Lionel n’attendit pas longtemps l’explication de ces mots : des boulets enflammés partirent en sifflant à côté de lui, et traversant rapidement l’air, allèrent porter la désolation sur les fragiles habitations du village qui s’élevait en face. En moins de quelques minutes une fumée noire et épaisse sortit du milieu des demeures abandonnées, et la flamme active se jouait en serpentant le long des poutres et des solives, comme si, par ses jets brillants et simultanés, elle voulait en un instant prendre possession du vaste domaine qui était devenu sa proie. Il contempla cette scène de destruction dans un morne silence, et tournant les yeux sur ses compagnons, il crut lire l’expression d’un profond regret dans les regards mêmes de celui qui avait donné sans hésiter l’ordre fatal d’incendier le village.

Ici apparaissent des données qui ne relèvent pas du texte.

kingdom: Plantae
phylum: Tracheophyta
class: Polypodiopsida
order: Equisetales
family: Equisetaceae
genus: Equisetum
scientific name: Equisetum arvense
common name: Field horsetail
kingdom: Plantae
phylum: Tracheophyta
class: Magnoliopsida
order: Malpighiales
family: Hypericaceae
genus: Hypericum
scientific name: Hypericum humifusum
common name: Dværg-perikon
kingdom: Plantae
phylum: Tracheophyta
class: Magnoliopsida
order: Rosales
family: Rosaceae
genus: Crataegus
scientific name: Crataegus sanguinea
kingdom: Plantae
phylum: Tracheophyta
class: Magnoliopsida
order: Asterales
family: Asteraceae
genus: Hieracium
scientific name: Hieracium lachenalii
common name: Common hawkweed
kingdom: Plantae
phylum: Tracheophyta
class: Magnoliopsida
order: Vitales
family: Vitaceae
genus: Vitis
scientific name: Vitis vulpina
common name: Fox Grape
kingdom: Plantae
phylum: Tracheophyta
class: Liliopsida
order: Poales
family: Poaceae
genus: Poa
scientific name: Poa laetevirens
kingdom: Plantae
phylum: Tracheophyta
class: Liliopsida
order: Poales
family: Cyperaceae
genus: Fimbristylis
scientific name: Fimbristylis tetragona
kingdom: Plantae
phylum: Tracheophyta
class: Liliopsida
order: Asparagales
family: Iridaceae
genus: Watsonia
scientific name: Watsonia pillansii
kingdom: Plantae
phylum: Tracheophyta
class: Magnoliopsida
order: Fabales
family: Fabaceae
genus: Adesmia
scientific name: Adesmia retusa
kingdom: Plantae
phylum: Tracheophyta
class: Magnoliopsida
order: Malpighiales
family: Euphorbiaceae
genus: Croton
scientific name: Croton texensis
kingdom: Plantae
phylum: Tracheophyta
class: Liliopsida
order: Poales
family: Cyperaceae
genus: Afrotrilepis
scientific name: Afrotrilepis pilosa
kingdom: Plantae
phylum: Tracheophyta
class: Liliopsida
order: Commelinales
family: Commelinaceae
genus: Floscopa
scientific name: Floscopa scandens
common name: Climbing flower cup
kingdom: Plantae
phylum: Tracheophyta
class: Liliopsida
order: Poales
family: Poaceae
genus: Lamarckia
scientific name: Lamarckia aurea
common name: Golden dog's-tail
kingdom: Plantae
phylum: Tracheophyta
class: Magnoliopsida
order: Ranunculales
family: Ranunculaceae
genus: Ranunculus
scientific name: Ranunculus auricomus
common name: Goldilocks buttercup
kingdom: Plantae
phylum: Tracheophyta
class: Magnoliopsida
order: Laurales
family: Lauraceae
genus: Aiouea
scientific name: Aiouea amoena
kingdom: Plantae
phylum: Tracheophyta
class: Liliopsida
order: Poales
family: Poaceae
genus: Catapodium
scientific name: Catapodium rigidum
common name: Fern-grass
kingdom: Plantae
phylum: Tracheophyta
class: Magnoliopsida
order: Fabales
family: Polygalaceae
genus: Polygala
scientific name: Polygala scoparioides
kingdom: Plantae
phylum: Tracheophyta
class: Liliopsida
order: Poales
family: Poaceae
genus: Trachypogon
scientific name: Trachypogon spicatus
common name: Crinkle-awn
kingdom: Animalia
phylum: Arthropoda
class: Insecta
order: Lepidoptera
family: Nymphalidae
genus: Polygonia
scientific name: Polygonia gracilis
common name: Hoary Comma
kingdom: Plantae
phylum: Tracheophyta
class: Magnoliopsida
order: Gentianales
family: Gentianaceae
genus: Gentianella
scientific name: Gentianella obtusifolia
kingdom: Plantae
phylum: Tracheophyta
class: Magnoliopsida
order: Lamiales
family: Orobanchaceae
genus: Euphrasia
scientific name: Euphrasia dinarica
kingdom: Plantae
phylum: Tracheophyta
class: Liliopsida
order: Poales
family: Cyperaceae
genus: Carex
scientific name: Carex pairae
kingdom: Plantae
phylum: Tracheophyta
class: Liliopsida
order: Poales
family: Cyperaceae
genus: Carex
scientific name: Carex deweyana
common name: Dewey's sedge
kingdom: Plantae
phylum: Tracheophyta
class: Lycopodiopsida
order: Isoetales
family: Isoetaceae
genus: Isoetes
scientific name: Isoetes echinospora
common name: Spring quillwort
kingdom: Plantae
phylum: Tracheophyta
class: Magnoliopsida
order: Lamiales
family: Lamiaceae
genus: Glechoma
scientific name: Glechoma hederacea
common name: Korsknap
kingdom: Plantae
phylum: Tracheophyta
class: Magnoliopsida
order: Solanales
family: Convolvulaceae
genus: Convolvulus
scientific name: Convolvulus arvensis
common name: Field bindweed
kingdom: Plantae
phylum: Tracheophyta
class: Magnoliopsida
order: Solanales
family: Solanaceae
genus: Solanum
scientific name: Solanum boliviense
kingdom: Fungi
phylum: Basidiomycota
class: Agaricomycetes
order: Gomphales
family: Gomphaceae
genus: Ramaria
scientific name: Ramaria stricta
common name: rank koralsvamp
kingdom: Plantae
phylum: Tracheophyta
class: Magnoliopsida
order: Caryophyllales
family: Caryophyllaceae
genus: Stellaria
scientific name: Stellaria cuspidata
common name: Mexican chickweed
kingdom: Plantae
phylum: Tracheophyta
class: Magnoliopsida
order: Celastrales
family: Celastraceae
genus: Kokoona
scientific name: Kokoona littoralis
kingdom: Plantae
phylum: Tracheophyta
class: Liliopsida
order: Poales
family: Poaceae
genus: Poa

Dans des scènes telles que celles que nous essayons de décrire, les heures paraissent des minutes, et le temps vole avec la même rapidité que la vie court se perdre dans le torrent des âges. Les colonnes en désordre des troupes anglaises s’étaient arrêtées au pied de la colline, et se formaient sous les yeux de leurs chefs avec une discipline admirable. De nouveaux renforts arrivés de Boston étaient venus prendre rang au milieu de la ligne, et tout annonçait qu’on allait livrer un second assaut.

Après le premier moment de stupeur qui succéda à la retraite des troupes royales, la canonnade recommença avec dix fois plus de furie qu’auparavant, et des bombes noires et menaçantes paraissaient suspendues au-dessus des travaux comme des monstres prêts à fondre sur leur proie.